### INSTRUCTION
Once you reach the end of the data, transcribe all of it exactly.

--- RAW DATA ---

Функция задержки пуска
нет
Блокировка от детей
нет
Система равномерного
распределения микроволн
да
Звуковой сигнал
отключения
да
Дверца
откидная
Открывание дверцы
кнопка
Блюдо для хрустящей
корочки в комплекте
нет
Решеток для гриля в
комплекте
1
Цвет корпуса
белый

---

### SOLUTION
Функция задержки пуска
нет
Блокировка от детей
нет
Система равномерного
распределения микроволн
да
Звуковой сигнал
отключения
да
Дверца
откидная
Открывание дверцы
кнопка
Блюдо для хрустящей
корочки в комплекте
нет
Решеток для гриля в
комплекте
1
Цвет корпуса
белый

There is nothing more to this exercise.